━━━━━ Listed entries ━━━━━

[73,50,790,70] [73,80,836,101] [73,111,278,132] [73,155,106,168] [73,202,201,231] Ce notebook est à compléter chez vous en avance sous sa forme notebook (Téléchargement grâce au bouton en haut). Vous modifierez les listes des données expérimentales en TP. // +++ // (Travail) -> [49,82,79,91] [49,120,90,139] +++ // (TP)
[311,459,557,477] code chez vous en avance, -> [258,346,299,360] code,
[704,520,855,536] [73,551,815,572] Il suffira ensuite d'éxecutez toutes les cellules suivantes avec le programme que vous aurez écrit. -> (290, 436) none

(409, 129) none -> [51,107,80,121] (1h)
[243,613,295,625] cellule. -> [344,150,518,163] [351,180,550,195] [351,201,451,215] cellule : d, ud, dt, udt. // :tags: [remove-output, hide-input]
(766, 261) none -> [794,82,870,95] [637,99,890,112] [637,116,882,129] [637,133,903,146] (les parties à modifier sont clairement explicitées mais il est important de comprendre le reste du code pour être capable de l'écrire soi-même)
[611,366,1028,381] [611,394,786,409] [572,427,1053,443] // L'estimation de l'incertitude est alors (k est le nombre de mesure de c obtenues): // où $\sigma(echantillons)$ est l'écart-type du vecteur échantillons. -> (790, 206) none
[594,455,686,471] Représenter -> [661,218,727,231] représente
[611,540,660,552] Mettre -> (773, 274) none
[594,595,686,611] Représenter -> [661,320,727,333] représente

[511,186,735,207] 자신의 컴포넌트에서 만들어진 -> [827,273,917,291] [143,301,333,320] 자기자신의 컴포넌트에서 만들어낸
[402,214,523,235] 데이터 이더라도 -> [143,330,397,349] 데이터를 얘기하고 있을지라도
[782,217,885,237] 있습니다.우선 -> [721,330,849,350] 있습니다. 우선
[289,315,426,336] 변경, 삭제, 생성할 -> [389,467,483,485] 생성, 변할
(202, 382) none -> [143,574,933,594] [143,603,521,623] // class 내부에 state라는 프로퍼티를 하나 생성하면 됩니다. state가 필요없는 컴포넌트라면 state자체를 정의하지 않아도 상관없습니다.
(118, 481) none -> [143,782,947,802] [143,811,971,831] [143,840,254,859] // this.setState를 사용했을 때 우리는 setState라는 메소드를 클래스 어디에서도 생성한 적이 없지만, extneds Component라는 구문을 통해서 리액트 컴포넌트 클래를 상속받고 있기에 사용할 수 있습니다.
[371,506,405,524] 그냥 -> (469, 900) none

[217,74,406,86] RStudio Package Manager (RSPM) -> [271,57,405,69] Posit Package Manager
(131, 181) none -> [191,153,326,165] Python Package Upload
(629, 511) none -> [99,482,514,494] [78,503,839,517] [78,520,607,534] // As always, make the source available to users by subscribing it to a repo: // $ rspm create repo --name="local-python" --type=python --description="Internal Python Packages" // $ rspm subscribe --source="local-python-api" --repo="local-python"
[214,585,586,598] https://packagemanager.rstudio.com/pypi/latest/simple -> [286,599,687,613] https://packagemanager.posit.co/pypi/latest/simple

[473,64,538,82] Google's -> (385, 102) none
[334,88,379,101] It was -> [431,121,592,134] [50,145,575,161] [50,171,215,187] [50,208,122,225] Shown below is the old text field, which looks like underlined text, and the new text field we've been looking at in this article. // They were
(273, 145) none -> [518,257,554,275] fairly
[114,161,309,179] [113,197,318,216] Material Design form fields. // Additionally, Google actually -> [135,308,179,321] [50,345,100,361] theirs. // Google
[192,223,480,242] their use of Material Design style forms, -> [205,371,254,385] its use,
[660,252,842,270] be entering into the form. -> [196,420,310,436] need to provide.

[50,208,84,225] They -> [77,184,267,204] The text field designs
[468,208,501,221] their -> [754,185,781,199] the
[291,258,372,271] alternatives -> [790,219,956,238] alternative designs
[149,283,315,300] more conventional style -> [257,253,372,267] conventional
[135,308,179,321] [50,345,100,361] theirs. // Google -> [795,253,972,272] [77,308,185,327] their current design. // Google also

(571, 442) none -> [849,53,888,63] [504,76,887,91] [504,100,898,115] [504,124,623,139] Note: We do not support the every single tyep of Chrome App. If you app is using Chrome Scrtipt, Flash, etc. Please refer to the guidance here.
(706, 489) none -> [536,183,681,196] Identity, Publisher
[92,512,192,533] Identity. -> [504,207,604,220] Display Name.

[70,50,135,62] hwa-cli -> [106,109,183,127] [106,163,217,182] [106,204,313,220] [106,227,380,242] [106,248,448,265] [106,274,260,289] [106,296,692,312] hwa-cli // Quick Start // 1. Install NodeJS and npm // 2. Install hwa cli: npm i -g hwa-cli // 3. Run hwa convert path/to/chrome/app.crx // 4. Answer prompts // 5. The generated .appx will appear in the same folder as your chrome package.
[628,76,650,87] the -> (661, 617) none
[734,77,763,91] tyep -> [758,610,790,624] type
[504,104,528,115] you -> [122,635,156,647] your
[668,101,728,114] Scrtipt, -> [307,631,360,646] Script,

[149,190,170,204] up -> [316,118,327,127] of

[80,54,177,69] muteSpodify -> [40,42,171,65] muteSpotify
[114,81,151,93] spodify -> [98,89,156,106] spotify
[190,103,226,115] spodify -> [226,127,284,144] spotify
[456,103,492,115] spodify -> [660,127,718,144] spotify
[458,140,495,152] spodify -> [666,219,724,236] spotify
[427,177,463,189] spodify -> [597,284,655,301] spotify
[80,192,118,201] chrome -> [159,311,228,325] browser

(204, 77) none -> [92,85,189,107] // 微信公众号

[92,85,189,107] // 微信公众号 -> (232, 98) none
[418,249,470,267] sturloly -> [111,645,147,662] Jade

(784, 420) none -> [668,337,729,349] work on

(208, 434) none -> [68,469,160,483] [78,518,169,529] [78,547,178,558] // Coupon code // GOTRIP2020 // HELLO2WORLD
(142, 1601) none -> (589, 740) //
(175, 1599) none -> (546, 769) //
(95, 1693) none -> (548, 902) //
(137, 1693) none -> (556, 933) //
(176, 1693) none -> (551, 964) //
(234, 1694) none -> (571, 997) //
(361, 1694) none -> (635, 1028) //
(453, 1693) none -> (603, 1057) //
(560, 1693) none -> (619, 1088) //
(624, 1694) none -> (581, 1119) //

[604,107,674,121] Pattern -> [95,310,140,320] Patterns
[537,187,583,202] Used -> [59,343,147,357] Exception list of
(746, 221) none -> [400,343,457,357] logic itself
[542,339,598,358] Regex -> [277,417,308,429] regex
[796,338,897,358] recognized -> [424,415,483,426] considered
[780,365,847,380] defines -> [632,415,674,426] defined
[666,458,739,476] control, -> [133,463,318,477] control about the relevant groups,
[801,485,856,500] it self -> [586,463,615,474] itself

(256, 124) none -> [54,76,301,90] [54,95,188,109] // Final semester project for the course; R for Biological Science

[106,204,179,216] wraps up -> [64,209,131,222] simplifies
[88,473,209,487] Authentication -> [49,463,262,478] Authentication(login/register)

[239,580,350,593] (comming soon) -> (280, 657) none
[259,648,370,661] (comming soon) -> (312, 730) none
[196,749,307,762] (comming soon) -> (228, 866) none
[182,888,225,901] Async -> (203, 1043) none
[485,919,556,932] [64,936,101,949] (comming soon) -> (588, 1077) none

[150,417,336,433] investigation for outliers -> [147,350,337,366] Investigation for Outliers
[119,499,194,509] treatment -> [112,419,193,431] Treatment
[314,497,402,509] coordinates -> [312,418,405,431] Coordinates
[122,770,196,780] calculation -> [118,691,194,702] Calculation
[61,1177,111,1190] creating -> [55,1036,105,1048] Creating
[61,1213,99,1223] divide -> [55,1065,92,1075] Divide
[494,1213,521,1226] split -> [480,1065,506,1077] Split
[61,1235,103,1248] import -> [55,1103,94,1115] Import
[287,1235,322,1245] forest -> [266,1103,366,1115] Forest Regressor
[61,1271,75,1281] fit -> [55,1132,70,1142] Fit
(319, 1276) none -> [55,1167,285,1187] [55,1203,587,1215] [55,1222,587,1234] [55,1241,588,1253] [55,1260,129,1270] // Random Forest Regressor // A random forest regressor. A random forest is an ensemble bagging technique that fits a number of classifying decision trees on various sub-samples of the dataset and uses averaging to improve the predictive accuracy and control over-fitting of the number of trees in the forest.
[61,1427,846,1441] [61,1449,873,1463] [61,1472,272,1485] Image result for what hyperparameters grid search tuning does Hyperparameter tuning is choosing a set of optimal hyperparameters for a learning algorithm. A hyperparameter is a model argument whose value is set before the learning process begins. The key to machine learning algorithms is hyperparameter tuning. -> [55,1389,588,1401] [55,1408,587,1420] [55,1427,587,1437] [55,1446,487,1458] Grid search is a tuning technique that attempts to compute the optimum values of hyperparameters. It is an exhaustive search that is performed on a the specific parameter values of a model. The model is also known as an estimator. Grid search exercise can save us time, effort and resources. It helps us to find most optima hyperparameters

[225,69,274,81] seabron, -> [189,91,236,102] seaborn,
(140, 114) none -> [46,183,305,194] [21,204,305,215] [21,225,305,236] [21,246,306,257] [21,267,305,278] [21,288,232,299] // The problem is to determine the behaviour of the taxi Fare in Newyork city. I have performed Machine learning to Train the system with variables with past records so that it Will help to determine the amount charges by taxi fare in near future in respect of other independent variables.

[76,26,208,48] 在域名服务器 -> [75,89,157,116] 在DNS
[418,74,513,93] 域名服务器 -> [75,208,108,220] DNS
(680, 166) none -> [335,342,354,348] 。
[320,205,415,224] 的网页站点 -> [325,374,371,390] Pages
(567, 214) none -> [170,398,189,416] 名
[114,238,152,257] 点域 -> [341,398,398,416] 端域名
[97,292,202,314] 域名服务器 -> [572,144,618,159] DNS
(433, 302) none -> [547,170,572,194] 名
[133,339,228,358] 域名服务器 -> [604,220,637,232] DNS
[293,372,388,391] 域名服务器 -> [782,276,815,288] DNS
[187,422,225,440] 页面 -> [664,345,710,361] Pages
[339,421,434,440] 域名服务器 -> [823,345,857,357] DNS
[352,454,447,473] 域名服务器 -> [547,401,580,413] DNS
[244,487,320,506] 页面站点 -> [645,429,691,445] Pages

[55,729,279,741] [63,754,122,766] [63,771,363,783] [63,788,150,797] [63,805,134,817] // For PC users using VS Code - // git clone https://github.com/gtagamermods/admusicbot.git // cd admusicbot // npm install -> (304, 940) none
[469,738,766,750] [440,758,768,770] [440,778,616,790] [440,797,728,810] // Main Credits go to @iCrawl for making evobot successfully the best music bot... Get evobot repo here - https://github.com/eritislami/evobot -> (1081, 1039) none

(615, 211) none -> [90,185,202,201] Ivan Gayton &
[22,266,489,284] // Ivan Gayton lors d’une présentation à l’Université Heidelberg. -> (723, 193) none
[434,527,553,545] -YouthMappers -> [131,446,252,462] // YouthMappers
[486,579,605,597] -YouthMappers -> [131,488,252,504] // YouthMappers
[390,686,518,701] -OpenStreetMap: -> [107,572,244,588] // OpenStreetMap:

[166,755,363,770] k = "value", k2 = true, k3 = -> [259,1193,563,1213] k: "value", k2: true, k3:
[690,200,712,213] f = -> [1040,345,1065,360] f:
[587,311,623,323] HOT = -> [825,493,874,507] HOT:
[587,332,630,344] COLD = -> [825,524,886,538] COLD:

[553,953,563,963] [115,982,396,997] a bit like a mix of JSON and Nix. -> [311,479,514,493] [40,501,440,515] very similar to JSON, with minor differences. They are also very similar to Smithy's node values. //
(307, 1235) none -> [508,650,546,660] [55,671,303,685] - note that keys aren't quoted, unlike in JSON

━━━━━

▶ [Your assignment]: Among the entries, how many lines include the word "They"? Answer with a single number and nothing further.

▶ [Output for this task]: 3